> Trecho do texto
* * * * *
Publicado em 9 de outubro de 2008 às 09h54.

Os logotipos de grandes empresas já fazem parte da programação cultural da cidade. "Abra a Veja São Paulo ou o Guia da Folha e tente descobrir uma atividade que não esteja ligada a uma marca", diz o consultor Yacoff Sarkovas, presidente da Articultura, agência especializada no planejamento e na implementação de políticas de patrocínio. Sem o apoio financeiro das empresas, o fervilhante mundo das artes paulistano desabaria. Só em patrocínio direto elas devem investir na metrópole a maior parte dos quase 300 milhões de reais previstos neste ano para o estado de São Paulo. Isso sem falar nas novas modalidades de marketing cultural, que incluem a criação de institutos próprios, a venda de naming rights (empréstimo do nome a um espaço cultural) e até a realização de eventos corporativos em museus.
* * * * *
> Tarefa 1
No trecho sobre patrocínio cultural em São Paulo, de qual agência Yacoff Sarkovas é presidente?
> Tarefa 2
Transcreva o trecho sobre patrocínio cultural, começando em "Publicado em 9" e terminando em "corporativos em museus.".
Responda usando só o que está no trecho.

> Dados
* * * * *
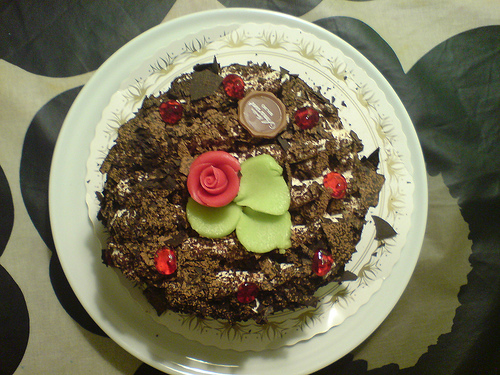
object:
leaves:
[237, 211, 294, 251]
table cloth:
[2, 4, 497, 370]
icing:
[96, 65, 380, 324]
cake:
[96, 61, 383, 324]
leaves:
[186, 205, 239, 244]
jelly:
[156, 248, 173, 272]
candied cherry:
[320, 166, 351, 197]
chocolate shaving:
[181, 62, 215, 100]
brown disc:
[231, 89, 291, 137]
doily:
[82, 20, 419, 348]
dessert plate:
[50, 7, 424, 375]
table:
[1, 2, 500, 375]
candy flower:
[187, 151, 242, 209]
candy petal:
[237, 154, 294, 217]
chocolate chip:
[290, 107, 319, 132]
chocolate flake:
[372, 214, 395, 249]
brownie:
[123, 119, 198, 156]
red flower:
[320, 171, 351, 198]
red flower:
[311, 246, 339, 272]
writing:
[246, 99, 280, 130]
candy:
[158, 96, 185, 124]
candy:
[222, 73, 250, 100]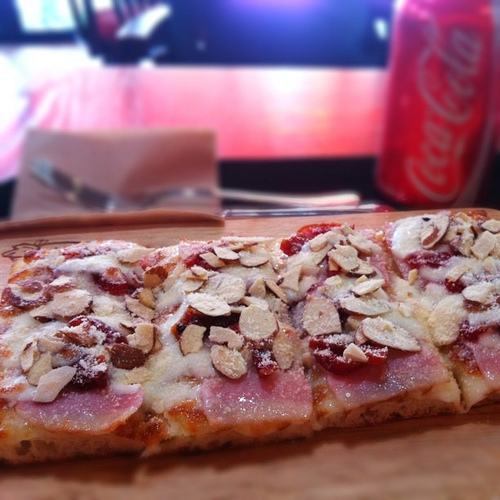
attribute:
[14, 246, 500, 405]
pizza — square, red, sliced, fresh, long, toasted, on table, covered, sqaure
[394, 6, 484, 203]
coke — red, blurry, far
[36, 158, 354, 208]
fork — silver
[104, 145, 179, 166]
napkin — brown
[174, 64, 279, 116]
table — far, red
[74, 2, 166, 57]
chair — black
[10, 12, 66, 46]
door — hard to see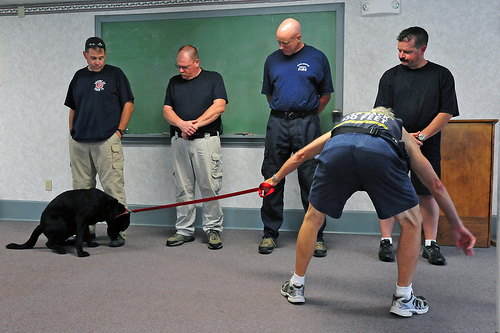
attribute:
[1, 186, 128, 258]
dog — black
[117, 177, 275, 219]
leash — red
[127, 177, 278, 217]
leash — red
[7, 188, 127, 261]
dog — black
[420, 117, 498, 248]
podium — wooden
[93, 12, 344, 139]
chalkboard — green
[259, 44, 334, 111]
tee shirt — blue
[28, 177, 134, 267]
lab — black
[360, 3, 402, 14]
light box — white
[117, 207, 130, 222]
collar — red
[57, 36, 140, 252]
man — white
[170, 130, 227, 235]
pants — dark gray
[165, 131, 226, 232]
pants — light gray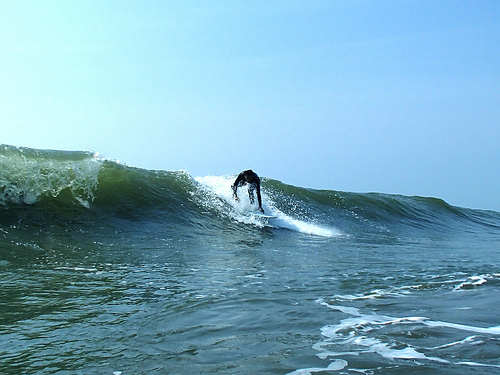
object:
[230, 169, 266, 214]
man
* * * * *
> Resposta escrita 1
Da Articultura.

> Resposta escrita 2
Publicado em 9 de outubro de 2008 às 09h54.

Os logotipos de grandes empresas já fazem parte da programação cultural da cidade. "Abra a Veja São Paulo ou o Guia da Folha e tente descobrir uma atividade que não esteja ligada a uma marca", diz o consultor Yacoff Sarkovas, presidente da Articultura, agência especializada no planejamento e na implementação de políticas de patrocínio. Sem o apoio financeiro das empresas, o fervilhante mundo das artes paulistano desabaria. Só em patrocínio direto elas devem investir na metrópole a maior parte dos quase 300 milhões de reais previstos neste ano para o estado de São Paulo. Isso sem falar nas novas modalidades de marketing cultural, que incluem a criação de institutos próprios, a venda de naming rights (empréstimo do nome a um espaço cultural) e até a realização de eventos corporativos em museus.